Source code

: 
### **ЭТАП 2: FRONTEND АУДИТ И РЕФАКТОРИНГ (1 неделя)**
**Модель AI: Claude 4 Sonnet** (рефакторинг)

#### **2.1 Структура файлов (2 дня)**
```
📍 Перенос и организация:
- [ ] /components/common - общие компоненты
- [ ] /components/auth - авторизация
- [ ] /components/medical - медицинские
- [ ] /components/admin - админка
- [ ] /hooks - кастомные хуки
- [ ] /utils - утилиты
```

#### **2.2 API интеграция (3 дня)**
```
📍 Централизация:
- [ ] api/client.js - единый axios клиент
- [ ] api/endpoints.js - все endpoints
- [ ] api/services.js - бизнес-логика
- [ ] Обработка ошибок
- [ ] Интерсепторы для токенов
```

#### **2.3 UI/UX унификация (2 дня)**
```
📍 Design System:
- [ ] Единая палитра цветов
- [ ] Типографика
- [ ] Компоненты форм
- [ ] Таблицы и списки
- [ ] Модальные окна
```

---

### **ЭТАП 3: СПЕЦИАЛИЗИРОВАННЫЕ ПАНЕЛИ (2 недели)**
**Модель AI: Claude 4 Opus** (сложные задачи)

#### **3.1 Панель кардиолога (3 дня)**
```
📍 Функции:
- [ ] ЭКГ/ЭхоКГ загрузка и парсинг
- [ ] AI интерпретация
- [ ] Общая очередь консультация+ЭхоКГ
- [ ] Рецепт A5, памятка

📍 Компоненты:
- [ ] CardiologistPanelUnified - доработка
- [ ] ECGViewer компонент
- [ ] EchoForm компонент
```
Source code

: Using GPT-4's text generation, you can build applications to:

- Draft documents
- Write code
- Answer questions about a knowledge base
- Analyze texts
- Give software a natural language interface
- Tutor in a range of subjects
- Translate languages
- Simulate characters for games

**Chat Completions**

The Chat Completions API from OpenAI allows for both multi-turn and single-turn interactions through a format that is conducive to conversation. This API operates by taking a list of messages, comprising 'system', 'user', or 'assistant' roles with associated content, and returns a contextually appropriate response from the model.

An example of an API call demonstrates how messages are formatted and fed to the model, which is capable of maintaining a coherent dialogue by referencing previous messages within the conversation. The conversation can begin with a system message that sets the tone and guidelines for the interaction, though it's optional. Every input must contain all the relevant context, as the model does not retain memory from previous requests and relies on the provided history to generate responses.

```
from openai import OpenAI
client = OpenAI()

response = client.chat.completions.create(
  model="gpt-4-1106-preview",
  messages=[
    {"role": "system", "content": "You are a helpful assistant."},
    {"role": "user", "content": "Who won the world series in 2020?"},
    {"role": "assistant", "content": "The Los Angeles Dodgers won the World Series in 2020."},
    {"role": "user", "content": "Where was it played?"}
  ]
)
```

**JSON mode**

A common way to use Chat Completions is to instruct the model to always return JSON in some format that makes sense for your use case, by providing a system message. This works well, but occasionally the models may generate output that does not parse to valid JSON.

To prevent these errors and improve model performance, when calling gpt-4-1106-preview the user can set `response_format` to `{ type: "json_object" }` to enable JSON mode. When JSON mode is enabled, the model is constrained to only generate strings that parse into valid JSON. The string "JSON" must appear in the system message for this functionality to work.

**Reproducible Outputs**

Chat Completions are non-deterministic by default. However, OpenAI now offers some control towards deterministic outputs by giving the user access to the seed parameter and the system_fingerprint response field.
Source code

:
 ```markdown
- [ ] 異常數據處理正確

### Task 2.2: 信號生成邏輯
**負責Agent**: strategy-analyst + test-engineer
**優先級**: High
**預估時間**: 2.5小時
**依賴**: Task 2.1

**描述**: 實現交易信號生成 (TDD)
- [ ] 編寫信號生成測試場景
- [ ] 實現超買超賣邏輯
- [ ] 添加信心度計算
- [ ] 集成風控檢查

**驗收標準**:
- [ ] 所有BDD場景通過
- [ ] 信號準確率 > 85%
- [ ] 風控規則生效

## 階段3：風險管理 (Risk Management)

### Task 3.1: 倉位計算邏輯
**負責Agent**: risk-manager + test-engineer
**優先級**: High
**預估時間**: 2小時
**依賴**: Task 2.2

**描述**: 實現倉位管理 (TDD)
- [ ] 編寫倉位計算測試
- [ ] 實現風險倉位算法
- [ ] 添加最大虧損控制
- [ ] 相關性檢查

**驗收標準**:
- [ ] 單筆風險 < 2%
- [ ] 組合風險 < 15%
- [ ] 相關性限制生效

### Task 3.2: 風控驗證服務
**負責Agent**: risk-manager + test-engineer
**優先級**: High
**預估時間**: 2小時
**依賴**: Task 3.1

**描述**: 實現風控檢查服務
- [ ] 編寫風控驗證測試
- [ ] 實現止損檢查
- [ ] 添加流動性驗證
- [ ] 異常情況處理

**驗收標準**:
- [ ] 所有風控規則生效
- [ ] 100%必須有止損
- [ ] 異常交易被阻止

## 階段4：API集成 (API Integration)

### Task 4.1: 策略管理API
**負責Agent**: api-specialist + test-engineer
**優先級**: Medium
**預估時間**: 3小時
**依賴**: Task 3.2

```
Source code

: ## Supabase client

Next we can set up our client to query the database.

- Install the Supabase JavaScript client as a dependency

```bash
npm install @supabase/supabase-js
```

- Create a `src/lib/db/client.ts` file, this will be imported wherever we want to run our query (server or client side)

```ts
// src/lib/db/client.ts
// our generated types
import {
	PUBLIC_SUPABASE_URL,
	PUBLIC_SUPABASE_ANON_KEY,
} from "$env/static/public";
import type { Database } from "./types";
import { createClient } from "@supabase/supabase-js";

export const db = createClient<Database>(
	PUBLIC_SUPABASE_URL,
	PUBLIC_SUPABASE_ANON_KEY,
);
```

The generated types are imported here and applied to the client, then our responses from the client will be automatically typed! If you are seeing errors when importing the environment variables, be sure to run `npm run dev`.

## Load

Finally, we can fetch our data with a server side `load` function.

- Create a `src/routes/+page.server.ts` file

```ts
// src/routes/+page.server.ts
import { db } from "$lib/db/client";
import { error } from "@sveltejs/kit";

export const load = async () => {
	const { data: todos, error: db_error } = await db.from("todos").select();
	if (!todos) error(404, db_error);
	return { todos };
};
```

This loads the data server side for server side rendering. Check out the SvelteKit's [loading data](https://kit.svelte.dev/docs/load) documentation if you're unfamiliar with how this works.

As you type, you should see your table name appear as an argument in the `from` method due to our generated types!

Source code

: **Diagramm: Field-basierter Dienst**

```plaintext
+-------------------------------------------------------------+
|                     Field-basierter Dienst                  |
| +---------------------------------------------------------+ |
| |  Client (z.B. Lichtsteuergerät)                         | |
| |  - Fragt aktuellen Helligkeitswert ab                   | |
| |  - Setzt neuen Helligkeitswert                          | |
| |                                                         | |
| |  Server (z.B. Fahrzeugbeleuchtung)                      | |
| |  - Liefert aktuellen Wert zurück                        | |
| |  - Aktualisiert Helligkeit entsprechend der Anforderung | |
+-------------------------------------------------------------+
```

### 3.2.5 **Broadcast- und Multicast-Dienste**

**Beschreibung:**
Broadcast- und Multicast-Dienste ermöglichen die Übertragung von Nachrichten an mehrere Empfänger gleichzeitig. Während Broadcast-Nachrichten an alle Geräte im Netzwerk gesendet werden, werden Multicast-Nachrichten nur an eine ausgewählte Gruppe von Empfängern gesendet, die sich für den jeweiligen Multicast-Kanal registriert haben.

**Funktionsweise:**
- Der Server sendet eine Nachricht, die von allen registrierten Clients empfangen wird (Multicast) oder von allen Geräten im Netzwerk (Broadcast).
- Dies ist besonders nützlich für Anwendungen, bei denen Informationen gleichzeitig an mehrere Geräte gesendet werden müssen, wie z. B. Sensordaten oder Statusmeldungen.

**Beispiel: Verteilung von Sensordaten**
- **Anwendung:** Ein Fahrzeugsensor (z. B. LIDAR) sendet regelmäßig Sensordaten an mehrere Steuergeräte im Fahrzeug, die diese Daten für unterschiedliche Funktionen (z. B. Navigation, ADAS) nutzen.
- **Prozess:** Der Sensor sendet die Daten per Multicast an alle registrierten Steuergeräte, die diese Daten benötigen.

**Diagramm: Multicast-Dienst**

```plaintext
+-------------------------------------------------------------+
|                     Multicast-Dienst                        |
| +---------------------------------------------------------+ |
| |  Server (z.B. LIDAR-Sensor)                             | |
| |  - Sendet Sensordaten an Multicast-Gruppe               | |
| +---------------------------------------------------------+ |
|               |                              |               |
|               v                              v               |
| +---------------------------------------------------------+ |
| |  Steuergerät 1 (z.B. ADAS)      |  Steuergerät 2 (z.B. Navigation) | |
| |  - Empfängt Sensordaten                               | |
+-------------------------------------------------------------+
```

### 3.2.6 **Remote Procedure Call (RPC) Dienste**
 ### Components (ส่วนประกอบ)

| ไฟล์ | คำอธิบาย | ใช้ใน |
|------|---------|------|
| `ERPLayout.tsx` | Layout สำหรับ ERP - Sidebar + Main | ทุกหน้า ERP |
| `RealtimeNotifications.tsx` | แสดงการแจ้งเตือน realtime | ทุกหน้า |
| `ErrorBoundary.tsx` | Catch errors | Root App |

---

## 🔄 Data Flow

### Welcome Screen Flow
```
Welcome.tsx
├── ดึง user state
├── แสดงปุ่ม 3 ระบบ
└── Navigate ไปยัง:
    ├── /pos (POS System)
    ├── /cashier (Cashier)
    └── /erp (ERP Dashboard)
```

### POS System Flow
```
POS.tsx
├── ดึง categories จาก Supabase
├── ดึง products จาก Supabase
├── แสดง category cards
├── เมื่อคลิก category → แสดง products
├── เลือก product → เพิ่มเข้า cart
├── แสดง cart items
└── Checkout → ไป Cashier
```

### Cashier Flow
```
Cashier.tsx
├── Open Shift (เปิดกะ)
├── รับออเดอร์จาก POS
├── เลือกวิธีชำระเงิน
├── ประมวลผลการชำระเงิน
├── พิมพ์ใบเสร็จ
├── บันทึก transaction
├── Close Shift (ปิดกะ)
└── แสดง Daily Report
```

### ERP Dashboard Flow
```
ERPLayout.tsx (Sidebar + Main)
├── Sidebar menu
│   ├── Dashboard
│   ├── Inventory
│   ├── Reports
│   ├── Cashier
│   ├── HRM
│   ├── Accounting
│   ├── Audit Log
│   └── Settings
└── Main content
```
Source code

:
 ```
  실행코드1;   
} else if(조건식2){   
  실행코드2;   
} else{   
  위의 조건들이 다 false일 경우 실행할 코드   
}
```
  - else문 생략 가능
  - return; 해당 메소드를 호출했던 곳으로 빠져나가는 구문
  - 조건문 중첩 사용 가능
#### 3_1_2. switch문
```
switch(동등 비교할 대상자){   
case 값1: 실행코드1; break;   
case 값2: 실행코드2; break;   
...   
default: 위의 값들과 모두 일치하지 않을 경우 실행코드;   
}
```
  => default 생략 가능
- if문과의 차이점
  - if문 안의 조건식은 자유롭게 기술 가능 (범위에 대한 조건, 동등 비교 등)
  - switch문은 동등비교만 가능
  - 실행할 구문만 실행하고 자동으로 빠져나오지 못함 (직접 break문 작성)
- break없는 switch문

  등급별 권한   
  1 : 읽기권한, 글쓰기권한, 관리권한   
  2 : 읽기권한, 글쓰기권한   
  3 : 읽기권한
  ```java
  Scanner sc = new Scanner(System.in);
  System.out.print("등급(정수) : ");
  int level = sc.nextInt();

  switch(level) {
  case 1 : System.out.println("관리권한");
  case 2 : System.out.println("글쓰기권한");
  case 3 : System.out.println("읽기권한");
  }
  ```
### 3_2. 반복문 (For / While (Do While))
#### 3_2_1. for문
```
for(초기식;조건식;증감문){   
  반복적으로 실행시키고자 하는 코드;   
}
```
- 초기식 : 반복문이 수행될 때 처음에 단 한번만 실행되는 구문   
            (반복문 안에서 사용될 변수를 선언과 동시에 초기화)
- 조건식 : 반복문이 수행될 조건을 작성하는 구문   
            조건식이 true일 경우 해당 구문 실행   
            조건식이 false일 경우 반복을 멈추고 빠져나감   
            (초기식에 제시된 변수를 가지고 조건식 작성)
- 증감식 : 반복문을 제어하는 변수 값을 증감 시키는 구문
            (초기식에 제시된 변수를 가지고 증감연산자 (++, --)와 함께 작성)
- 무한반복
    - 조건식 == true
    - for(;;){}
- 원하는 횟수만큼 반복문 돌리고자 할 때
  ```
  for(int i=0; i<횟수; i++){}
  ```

·····

= WHAT TO DO =
How many lines in the records above contain the word "query"? Give only the number.

= RESULT =
2